Na senda de Alice Guy-Blaché, que começa a ser considerada a legítima mãe do cinema à luz de irrefutáveis constatações históricas, há uma lista de mulheres talentosas e visionárias que dedicaram boa parte de suas vidas à criação cinematográfica, em um período chamado de primórdios do cinema, bem como nas fases seguintes de seu desenvolvimento, a era dos filmes mudos e a posterior incorporação do som às realizações, época que marca o declínio paulatino da participação feminina na sétima arte. Uma das personagens mais significativas neste sentido foi a criadora Lois Weber, que acreditava no poder narrativo e dramático que a nova tecnologia do cinematógrafo aportava, em épocas em que muitos continuavam cautelosos a respeito do impacto cultural daquilo que se transformaria no cinema tal e qual o conhecemos.
Weber foi a principal diretora e roteirista do início de Hollywood, destacando-se como uma realizadora genuína e criativa.
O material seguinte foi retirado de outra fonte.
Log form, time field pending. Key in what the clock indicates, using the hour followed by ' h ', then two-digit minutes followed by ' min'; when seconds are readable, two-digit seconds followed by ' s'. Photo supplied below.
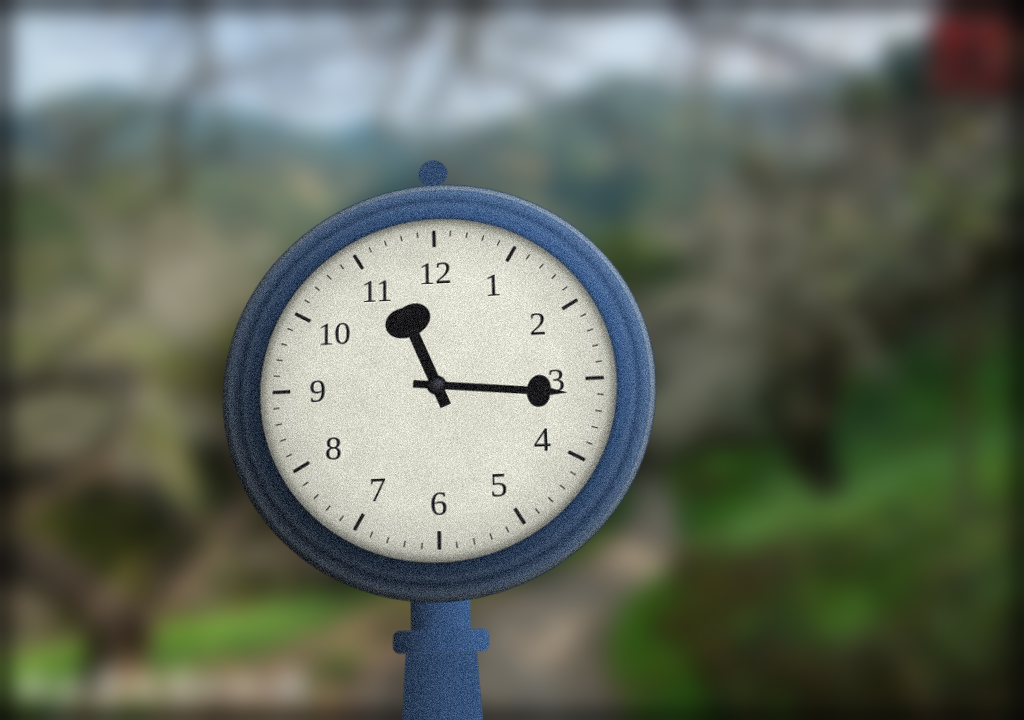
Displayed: 11 h 16 min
Com uma personalidade multifacetada Lois Weber também produziu, atuou e foi montadora de diversos filmes da época. Consta que também idealizou cenários e trabalhou com figurinos, além de escrever intertítulos e revelar negativos. Segundo o IMDb (Internet Movie Database, base de dados online sobre áreas artísticas) a realizadora teria participado em mais de 200 filmes, dos quais teria dirigido 135 e roteirizado 114.
Outras fontes chegam a citar que teriam sido entre duzentas e quatrocentas as produções em que ela desempenhou alguma função, mas infelizmente a maioria destas obras foi perdida, restando apenas perto de 20 filmes que, no entanto, são suficientes para atestar o pioneirismo e a sensibilidade desta que chegou a ser a realizadora mais bem paga do mercado americano, nas primeiras décadas do futuro império hollywoodiano.
Esta particularidade não se deve, no entanto, a benevolência do estúdio e sim a habilidade com que a diretora negociou contratos de distribuição de seus filmes com a então Universal Film Manufacturing Company, onde trabalhou por um período, antes de se estabelecer em sua própria empresa, a Lois Weber Productions, fato que a consagrou como a primeira americana a estar à frente de um estúdio cinematográfico. Ela também foi a primeira mulher eleita para a Associação de Diretores de Cinema, que posteriormente se tornaria o Sindicato dos Diretores da América (Directors Guild of America), espaço que ocupou por décadas sendo a única mulher a fazer parte até a inclusão da atriz, roteirista e diretora Ida Lupino.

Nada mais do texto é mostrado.